How Did We Become So Unique?

Humans used to share this planet with other smart, upright-walking hominins.

homo floresiensis

homo floresiensis

Great apes have not always been humans’ closest living relatives. Only two thousand generations ago we still shared this planet with several upright-walking, fire-controlling, tool-manufacturing cousins, including big Neanderthals (Homo neanderthalensis) and small “Hobbits” (Homo floresiensis). With its various bipeds, it was a world reminiscent of Tolkien’s Middle Earth. Our ancestors 40,000 years ago would have had much less reason than we have today to believe they were far removed from the rest of the Earth’s creatures. We were but one of a group of similar species.

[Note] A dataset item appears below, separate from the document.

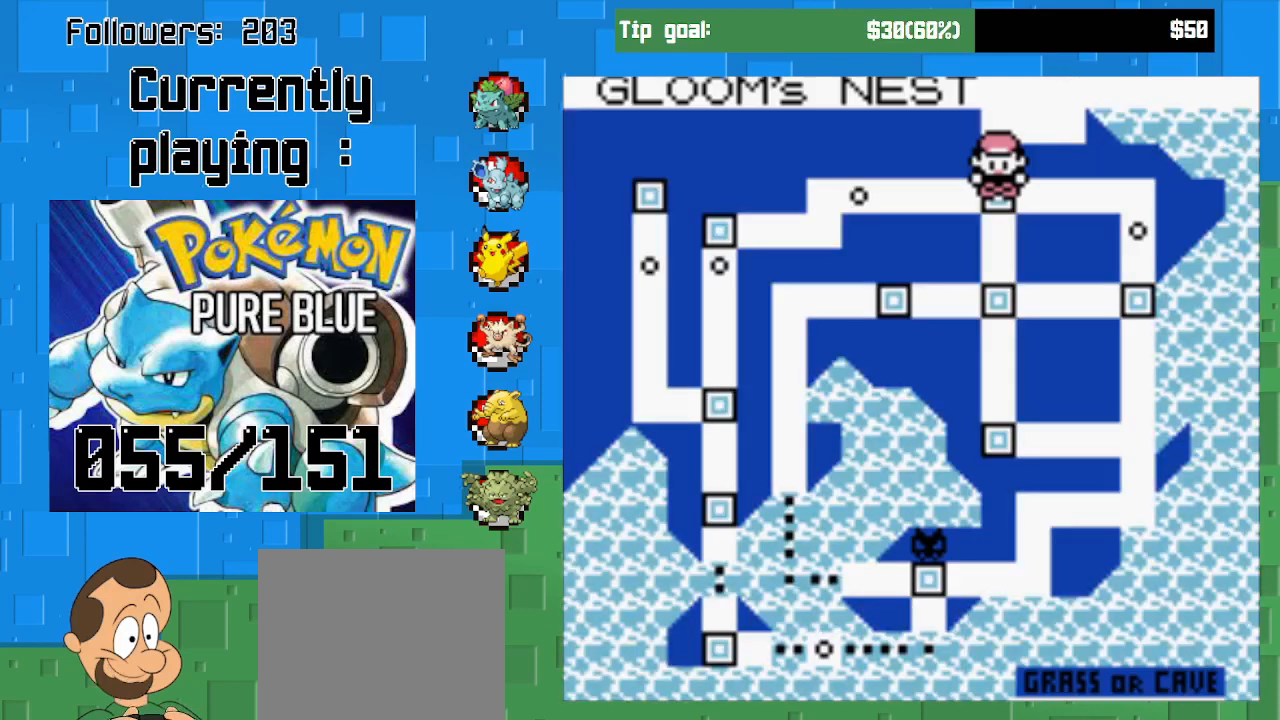
{"buttons": [], "left_stick": "center", "right_stick": "center", "events": []}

A picture persists of our ancestors evolving in a straightforward, single, and direct trajectory, up a stairway to Homo sapiens. This was not the case. For millions of years, many species of humans, technically called “hominins,” wandered the planet and sometimes shared the same valleys. For example, between 1.6 and 1.8 million years ago, there were three genera of distinct hominins (Australopithecus, Homo, and Paranthropus) each comprising several species, ranging from the slender Homo habilis, makers of stone tools, to the stockier Paranthropus robustus, with their massive, powerful jaws. Though there are debates about how many species need to be distinguished (a 2013 fossil find from Georgia suggests that species could be quite diverse), it is clear that for much of the past our ancestors shared the planet with diverse other hominins. There were also other types of apes such as the spectacular Gigantopithecus—an ape three meters tall that may have resembled Chewbacca from Star Wars.

homo neanderthalensis

homo neanderthalensis

Our direct line of descent is only one branch on a flourishing, bushy tree of closely related species. Some of these species were immensely successful. Paranthropus boisei, a heavily built hominin with a wide face, and the tall and large-brained Homo erectus each graced the planet for well over a million years. Modern humans have been here a mere fifth of that time. While there are clear signs of gradual improvements, for instance, in terms of increases in cranial capacity and tool sophistication, evidence also points to considerable diversification. Several new species have been described in the last decade. If the frequency of recent discoveries is anything to go by, paleoanthropologists might find many more fossils of hitherto unknown relations, and we can expect an ever more complex family tree.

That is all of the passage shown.